◆ EXTRACT

--- START ---

Fibonacci polynomials

The polynomials $U _ { n } ( x )$ (cf. [a1] and [a4]) given by

\begin{equation} \tag{a1} \left. \begin{cases} { U _ { 0 } ( x ) = 0, } \\ { U _ { 1 } ( x ) = 1, } \\ { U _ { n } ( x ) = x U _ { n - 1 } ( x ) + U _ { n - 2 } ( x ) , \quad n = 2,3, \dots . } \end{cases} \right. \end{equation}

They reduce to the Fibonacci numbers $F _ { n }$ for $x = 1$ and they satisfy several identities, which may be easily proved by induction, e.g.:

\begin{equation} \tag{a2} U _ { - n } ( x ) = ( - 1 ) ^ { n - 1 } U _ { n } ( x ); \end{equation}

\begin{equation} \tag{a3} U _ { m + n } ( x ) = U _ { m + 1 } ( x ) U _ { n } ( x ) + U _ { m } ( x ) U _ { n - 1 } ( x ); \end{equation}

\begin{equation} \tag{a4} U _ { n + 1 } ( x ) U _ { n - 1 } ( x ) - U _ { n } ^ { 2 } ( x ) = ( - 1 ) ^ { n } ; \end{equation}

\begin{equation} \tag{a5} U _ { n } ( x ) = \frac { \alpha ^ { n } ( x ) - \beta ^ { n } ( x ) } { \alpha ( x ) - \beta ( x ) }, \end{equation}

where

\begin{equation*} \alpha ( x ) = \frac { x + ( x ^ { 2 } + 4 ) ^ { 1 / 2 } } { 2 } , \beta ( x ) = \frac { x - ( x ^ { 2 } + 4 ) ^ { 1 / 2 } } { 2 }, \end{equation*}

so that $\alpha ( x ) \beta ( x ) = - 1$; and

\begin{equation} \tag{a6} U _ { n + 1 } ( x ) = \sum _ { j = 0 } ^ { [ n / 2 ] } \frac { ( n - j ) ! } { j ! ( n - 2 j ) ! } x ^ { n - 2 j } , n = 0,1, \dots , \end{equation}

where $[ y ]$ denotes the greatest integer in $y$.

--- END ---

◆ Stored data entries
--- START ---

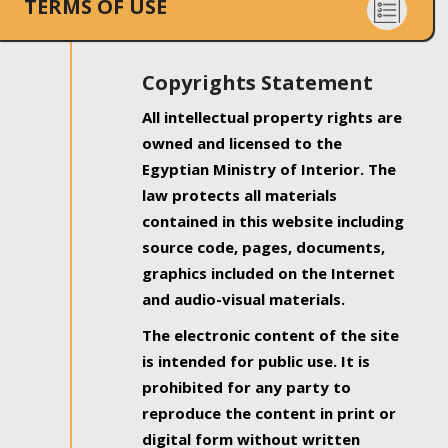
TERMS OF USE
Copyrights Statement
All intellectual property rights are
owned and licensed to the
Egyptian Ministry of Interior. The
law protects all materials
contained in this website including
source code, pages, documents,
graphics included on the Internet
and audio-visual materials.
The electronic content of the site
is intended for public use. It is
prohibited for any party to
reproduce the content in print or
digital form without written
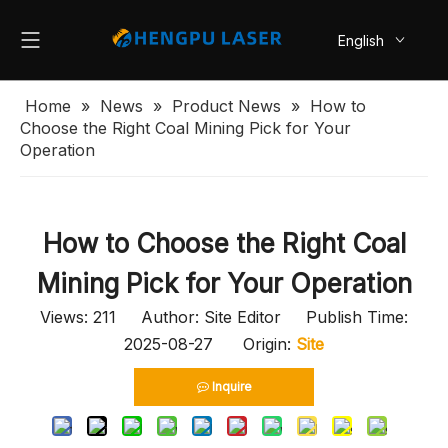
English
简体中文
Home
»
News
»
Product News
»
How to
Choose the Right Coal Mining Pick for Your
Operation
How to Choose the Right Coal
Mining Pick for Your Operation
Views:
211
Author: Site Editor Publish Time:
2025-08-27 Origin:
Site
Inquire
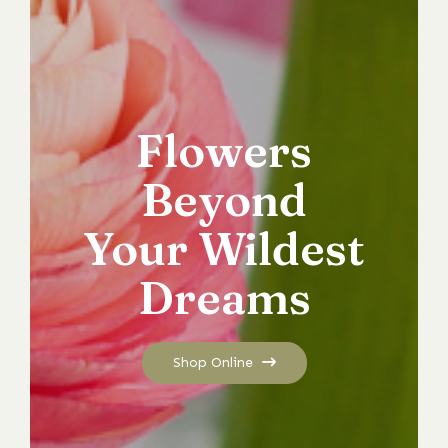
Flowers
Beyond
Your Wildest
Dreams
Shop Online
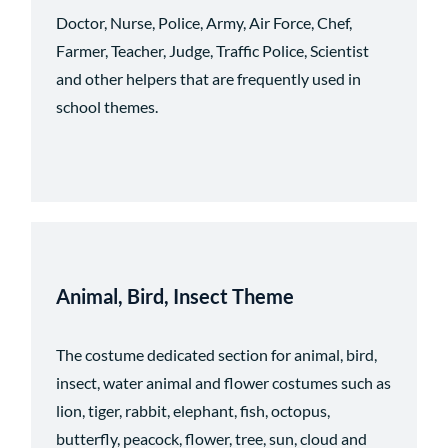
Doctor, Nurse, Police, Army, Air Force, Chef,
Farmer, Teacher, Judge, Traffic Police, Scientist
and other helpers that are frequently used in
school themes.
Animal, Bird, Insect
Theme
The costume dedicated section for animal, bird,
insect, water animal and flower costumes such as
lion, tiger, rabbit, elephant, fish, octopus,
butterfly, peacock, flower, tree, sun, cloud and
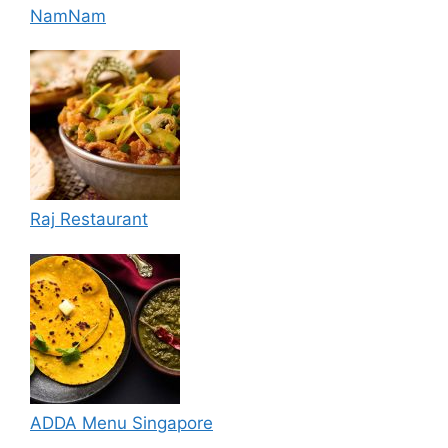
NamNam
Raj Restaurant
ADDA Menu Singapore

--- END ---

◆ PROBLEM A
Reproduce the passage of the Fibonacci polynomials text from "so that $\alpha" to "integer in $y$.", word for word.
◆ PROBLEM B
Write out every line of the stored data entries word for word, omitting the pictures.

◆ WRITTEN ANSWER A
so that $\alpha ( x ) \beta ( x ) = - 1$; and

\begin{equation} \tag{a6} U _ { n + 1 } ( x ) = \sum _ { j = 0 } ^ { [ n / 2 ] } \frac { ( n - j ) ! } { j ! ( n - 2 j ) ! } x ^ { n - 2 j } , n = 0,1, \dots , \end{equation}

where $[ y ]$ denotes the greatest integer in $y$.

◆ WRITTEN ANSWER B
TERMS OF USE
Copyrights Statement
All intellectual property rights are
owned and licensed to the
Egyptian Ministry of Interior. The
law protects all materials
contained in this website including
source code, pages, documents,
graphics included on the Internet
and audio-visual materials.
The electronic content of the site
is intended for public use. It is
prohibited for any party to
reproduce the content in print or
digital form without written
English
简体中文
Home
»
News
»
Product News
»
How to
Choose the Right Coal Mining Pick for Your
Operation
How to Choose the Right Coal
Mining Pick for Your Operation
Views:
211
Author: Site Editor Publish Time:
2025-08-27 Origin:
Site
Inquire
Flowers
Beyond
Your Wildest
Dreams
Shop Online
Doctor, Nurse, Police, Army, Air Force, Chef,
Farmer, Teacher, Judge, Traffic Police, Scientist
and other helpers that are frequently used in
school themes.
Animal, Bird, Insect
Theme
The costume dedicated section for animal, bird,
insect, water animal and flower costumes such as
lion, tiger, rabbit, elephant, fish, octopus,
butterfly, peacock, flower, tree, sun, cloud and
NamNam
Raj Restaurant
ADDA Menu Singapore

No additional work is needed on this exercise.